IndiGo Reports 78% Decline in Q3 Profit Due to Disruptions
IndiGo, India’s largest airline, has reported a significant 78% decrease in net profit in the December quarter, totaling Rs 549.1 crore. This decline is attributed to flight disruptions and the implementation of new labor laws, which have impacted the company’s earnings.
The airline’s net profit in the October-December quarter dropped from Rs 2,448.8 crore in the previous year to Rs 549.1 crore in the current year, as stated in a company release.
IndiGo incurred a total hit of Rs 1,546.5 crore in the third quarter, with Rs 577.2 crore attributed to the extensive flight disruptions experienced early in December and another Rs 969.3 crore due to the new labor laws’ enforcement.
The airline was fined Rs 22.2 crore for the flight disruptions, which has been accounted for as exceptional items in the financial report.
Additionally, currency fluctuations related to dollar-based future obligations amounted to Rs 1,035 crore in the December quarter.
Operational Challenges and Financial Performance
Despite facing major operational disruptions in the December quarter, IndiGo managed to achieve a revenue of approximately Rs 245 billion, marking a 7% growth. The reported profit for the quarter was around Rs 5 billion, with an underlying profit (excluding exceptional items and forex) of Rs 31 billion, according to CEO Pieter Elbers.
During the December quarter, the airline transported nearly 32 million passengers, bringing the total number of passengers flown in the past year to approximately 124 million.
The exceptional items for the quarter ended December 2025 amounted to INR 15,465 million, including provisions for new labor laws implementation, costs related to operational disruptions, and penalties as per DGCA orders.
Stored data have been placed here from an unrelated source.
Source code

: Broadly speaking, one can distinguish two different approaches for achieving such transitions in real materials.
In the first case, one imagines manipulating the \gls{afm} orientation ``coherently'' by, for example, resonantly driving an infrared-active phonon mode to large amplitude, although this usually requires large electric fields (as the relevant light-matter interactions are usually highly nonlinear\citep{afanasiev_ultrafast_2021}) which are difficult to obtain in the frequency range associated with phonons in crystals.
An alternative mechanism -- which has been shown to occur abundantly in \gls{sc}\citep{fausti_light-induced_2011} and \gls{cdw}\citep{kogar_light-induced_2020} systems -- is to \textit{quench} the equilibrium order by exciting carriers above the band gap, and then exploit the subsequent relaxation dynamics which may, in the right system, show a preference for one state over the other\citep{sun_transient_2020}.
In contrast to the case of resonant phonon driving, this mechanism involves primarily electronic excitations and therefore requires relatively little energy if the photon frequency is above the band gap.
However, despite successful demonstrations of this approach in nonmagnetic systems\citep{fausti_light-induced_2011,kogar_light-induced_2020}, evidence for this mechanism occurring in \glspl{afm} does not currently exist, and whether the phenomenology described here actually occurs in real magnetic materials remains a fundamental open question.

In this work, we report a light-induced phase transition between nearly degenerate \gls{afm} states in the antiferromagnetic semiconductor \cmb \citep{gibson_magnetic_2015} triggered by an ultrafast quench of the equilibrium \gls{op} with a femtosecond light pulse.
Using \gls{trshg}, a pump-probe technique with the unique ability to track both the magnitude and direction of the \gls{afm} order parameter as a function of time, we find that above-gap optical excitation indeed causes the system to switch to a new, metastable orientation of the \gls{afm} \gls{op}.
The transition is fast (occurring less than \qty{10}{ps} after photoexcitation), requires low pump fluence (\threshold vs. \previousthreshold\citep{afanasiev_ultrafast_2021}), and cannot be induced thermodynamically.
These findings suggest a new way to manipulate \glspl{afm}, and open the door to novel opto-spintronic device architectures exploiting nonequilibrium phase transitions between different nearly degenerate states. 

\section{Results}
Future Projections and Growth Plans
Looking ahead to the coming March quarter, IndiGo anticipates a capacity growth of around 10% in terms of ASKs compared to the previous year, particularly on international routes. ASK serves as an indicator of capacity.
The airline’s fleet consisted of 440 planes at the end of the December quarter, with plans for further expansion and network growth.
CEO Pieter Elbers emphasized that the company’s long-term fundamentals remain strong, supported by an increasing fleet and a growing domestic and international network.
Regulatory Actions and Financial Impacts
In response to the December flight disruptions, DGCA imposed fines amounting to Rs 22.20 crore and issued warnings to top executives. The airline was directed to provide a bank guarantee of Rs 50 crore for systemic corrections.
IndiGo has committed to ensuring operational stability with no flight cancellations post-February 10, 2026, based on the approved network and crew strength adjustments.
As of December, the airline’s total cash balance stood at Rs 51,606.9 crore, with a breakdown of free cash and restricted cash. The total debt, including operating lease liability, was Rs 768,583 million.